3

I did a web search for "sql.Identifier without quoting" and this post was relevant only. It advices to use .format(sql.Identifier.

However this method adds double quotes to identifiers and cannot as far as I can tell be used for identifiers made w/out quotes in PostgreSQL. As I've read in here expert advice not to quote identifiers in Postgres.

I do not see an option in sql.Identifier to skip quoting in the document and alternative methods in sql module of psycopg2. How can I use PostgreSQL from Python in injection-safe way for unquoted identifiers?

ADDED: my confusion was due to me using "public.abc" for sql.Identifier when as noted in the answer by @klin I should have used two identifiers. After that sorted out I see quoting is used only for case sensitive (and/or where "other" symbols like dot are used).

Alex Martian
  • 3,423
  • 7
  • 36
  • 71
  • I think quoting identifiers is fine. Choose a consistent casing for all identifiers and stick to it. Double quoting keeps you honest. This is reinforced by the behaviour of the libraries. My 2p. – w08r Jan 28 '20 at 06:31
  • @wobr, thanx. It is just unfamiliar to make "public.abc" and then neither "abc" not "public"."abc", abc, public.abc works, only "public.abc". – Alex Martian Jan 28 '20 at 06:51

4 Answers4

3

If your database API routinely quotes identifiers, that is a good thing. Don't try hard to work around that.

The sentiment against quoted identifiers is not directed against the quoting as such, rather against the choice of idenifiers that require quoting.That are identifiers that do not follow the syntax rules for identifiers or contain upper case letters. Such identifiers cause all kinds of annoyances, for example in shell scripts, where quoting always is a nuisance.

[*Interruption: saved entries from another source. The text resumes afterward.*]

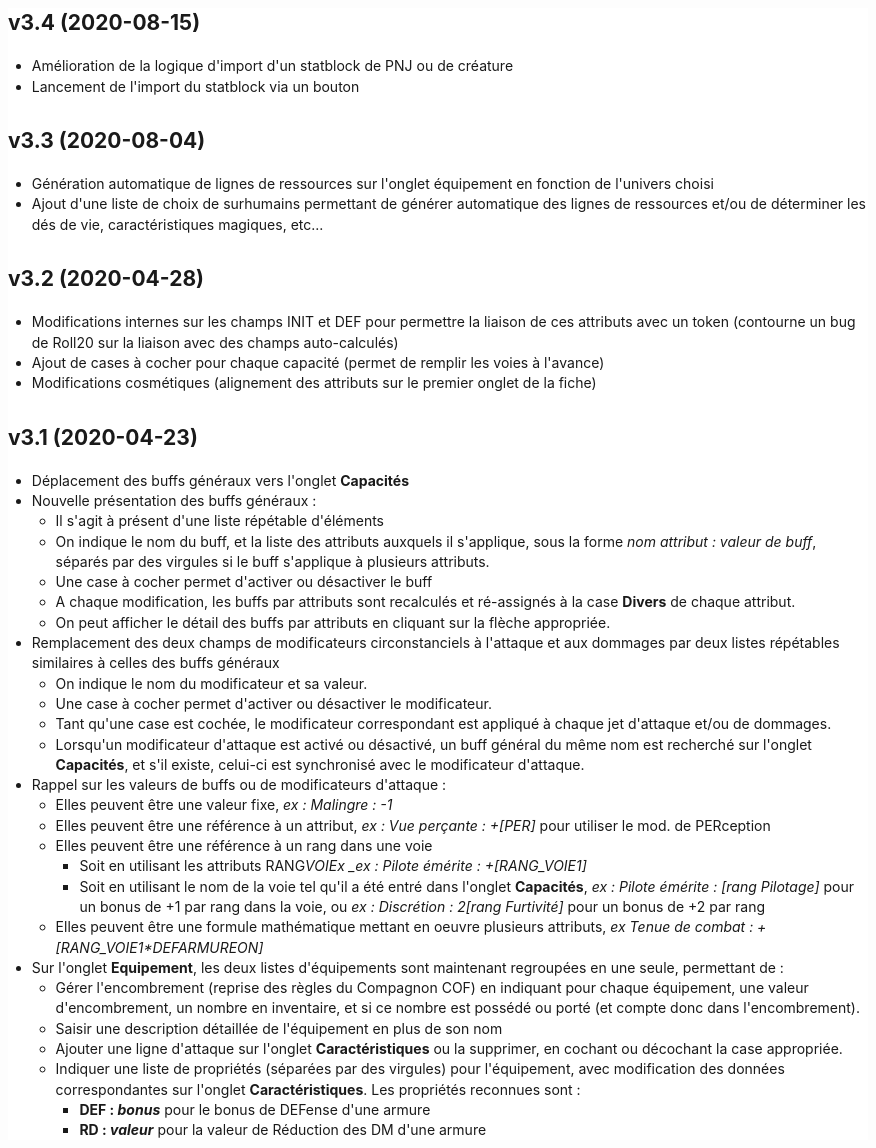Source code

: ## v3.4 (2020-08-15)

- Amélioration de la logique d'import d'un statblock de PNJ ou de créature
- Lancement de l'import du statblock via un bouton

## v3.3 (2020-08-04)

- Génération automatique de lignes de ressources sur l'onglet équipement en fonction de l'univers choisi
- Ajout d'une liste de choix de surhumains permettant de générer automatique des lignes de ressources et/ou de déterminer les dés de vie, caractéristiques magiques, etc...

## v3.2 (2020-04-28)

- Modifications internes sur les champs INIT et DEF pour permettre la liaison de ces attributs avec un token (contourne un bug de Roll20 sur la liaison avec des champs auto-calculés)
- Ajout de cases à cocher pour chaque capacité (permet de remplir les voies à l'avance)
- Modifications cosmétiques (alignement des attributs sur le premier onglet de la fiche)

## v3.1 (2020-04-23)

- Déplacement des buffs généraux vers l'onglet **Capacités**
- Nouvelle présentation des buffs généraux :
  - Il s'agit à présent d'une liste répétable d'éléments
  - On indique le nom du buff, et la liste des attributs auxquels il s'applique, sous la forme _nom attribut : valeur de buff_, séparés par des virgules si le buff s'applique à plusieurs attributs.
  - Une case à cocher permet d'activer ou désactiver le buff
  - A chaque modification, les buffs par attributs sont recalculés et ré-assignés à la case **Divers** de chaque attribut.
  - On peut afficher le détail des buffs par attributs en cliquant sur la flèche appropriée.
- Remplacement des deux champs de modificateurs circonstanciels à l'attaque et aux dommages par deux listes répétables similaires à celles des buffs généraux
  - On indique le nom du modificateur et sa valeur.
  - Une case à cocher permet d'activer ou désactiver le modificateur.
  - Tant qu'une case est cochée, le modificateur correspondant est appliqué à chaque jet d'attaque et/ou de dommages.
  - Lorsqu'un modificateur d'attaque est activé ou désactivé, un buff général du même nom est recherché sur l'onglet **Capacités**, et s'il existe, celui-ci est synchronisé avec le modificateur d'attaque.
- Rappel sur les valeurs de buffs ou de modificateurs d'attaque :
  - Elles peuvent être une valeur fixe, _ex : Malingre : -1_
  - Elles peuvent être une référence à un attribut, _ex : Vue perçante : +[PER]_ pour utiliser le mod. de PERception
  - Elles peuvent être une référence à un rang dans une voie
    - Soit en utilisant les attributs RANG*VOIEx \_ex : Pilote émérite : +[RANG_VOIE1]*
    - Soit en utilisant le nom de la voie tel qu'il a été entré dans l'onglet **Capacités**, _ex : Pilote émérite : [rang Pilotage]_ pour un bonus de +1 par rang dans la voie, ou _ex : Discrétion : 2[rang Furtivité]_ pour un bonus de +2 par rang
  - Elles peuvent être une formule mathématique mettant en oeuvre plusieurs attributs, _ex Tenue de combat : +[RANG_VOIE1*DEFARMUREON]_
- Sur l'onglet **Equipement**, les deux listes d'équipements sont maintenant regroupées en une seule, permettant de :
  - Gérer l'encombrement (reprise des règles du Compagnon COF) en indiquant pour chaque équipement, une valeur d'encombrement, un nombre en inventaire, et si ce nombre est possédé ou porté (et compte donc dans l'encombrement).
  - Saisir une description détaillée de l'équipement en plus de son nom
  - Ajouter une ligne d'attaque sur l'onglet **Caractéristiques** ou la supprimer, en cochant ou décochant la case appropriée.
  - Indiquer une liste de propriétés (séparées par des virgules) pour l'équipement, avec modification des données correspondantes sur l'onglet **Caractéristiques**. Les propriétés reconnues sont :
    - **DEF : _bonus_** pour le bonus de DEFense d'une armure
    - **RD : _valeur_** pour la valeur de Réduction des DM d'une armure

Quoting an identifier that does not require quoting is innocuous, and it is actually a good safety measure.

Laurenz Albe
  • 209,280
  • 17
  • 206
  • 263
2

You should distinguish between two different situations. When you want to use uppercase letters in case-sensitive identifiers you have to use double-quotes. If you use only lowercase letters for identifiers, you can but not have to use double-quotes. Experts usually recommend avoiding the first case. In the second case, the quotes automatically added by psycopg2 are not a problem.

Note, that public.abc is not an identifier, it is an expression containing two identifiers. Hence you should use it in the way like this:

sql.SQL("select * from {}.{}").format(sql.Identifier(schema_name), sql.Identifier(table_name))

or this:

sql.SQL("select * from {}").format(sql.Identifier(schema_name, table_name))

as (per the documentation):

Multiple strings can be passed to the object to represent a qualified name, i.e. a dot-separated sequence of identifiers.

klin
  • 112,967
  • 15
  • 204
  • 232
1

However this method adds double quotes to identifiers and cannot as far as I can tell be used for identifiers made w/out quotes in PostgreSQL.

It absolutely can. The sticking point is that quoted identifiers are case sensitive (amongst other concerns) while unquoted are case-folded.

That case-folding is why you can get odd results: when you write create table Foo () or select Foo from Bar, Postgres first applies its case-folding rules to unquoted identifiers, then does everything else. So if you quote identifiers you need to match the result of that case-folding:

  • postgres folds to lowercase (this is explicitly documented), as long as you lowercase quoted identifiers, they'll match the unquoted one however it is the unquoted ones are written
  • however this is not portable because the SQL spec demands uppercase folding
  • and because databases do case-folding rather than case-insensitive matching, terms created using quoted identifiers may not be accessible at all from unquoted identifiers e.g. if you create a table "Foo", select from Foo will not even see it:
# create table "Foo" ();
CREATE TABLE
# select from "Foo";
--
(0 rows)

# select from Foo;
ERROR:  relation "foo" does not exist
LINE 1: select from Foo;
                    ^
Masklinn
  • 34,759
  • 3
  • 38
  • 57
0

I've implemented a version of psycopg2.sql.Identifier that will quote identifiers only when needed:

"""psycopg2 psycopg2.sql.Identifier that will quote identifiers only when needed"""

import re
import psycopg2
import psycopg2.sql


class SQLIdentifier(psycopg2.sql.Identifier):
    """psycopg2 psycopg2.sql.Identifier that will quote identifiers only when needed"""

    def as_string(self, context: typing.Any) -> str:
        """Return str representation of this identifier, quoted when needed"""
        return ".".join(self.quote_ident_if_required(s, context) for s in self.strings)

    def __str__(self) -> str:
        return ".".join(self.quote_ident_if_required(s, None) for s in self.strings)

    SAFE_IDENTIFIER_PATTERN = re.compile("[a-z_][a-z0-9_]*")

    @staticmethod
    def quote_ident_if_required(identifier: str, context: typing.Any) -> str:
        """Return str quoted if required for use in an identifier"""
        if SQLIdentifier.SAFE_IDENTIFIER_PATTERN.fullmatch(identifier):
            return identifier
        if context is None:
            return '"{}"'.format(identifier.replace('"', '""'))
        return str(psycopg2.extensions.quote_ident(identifier, context))
Tometzky
  • 22,573
  • 5
  • 59
  • 73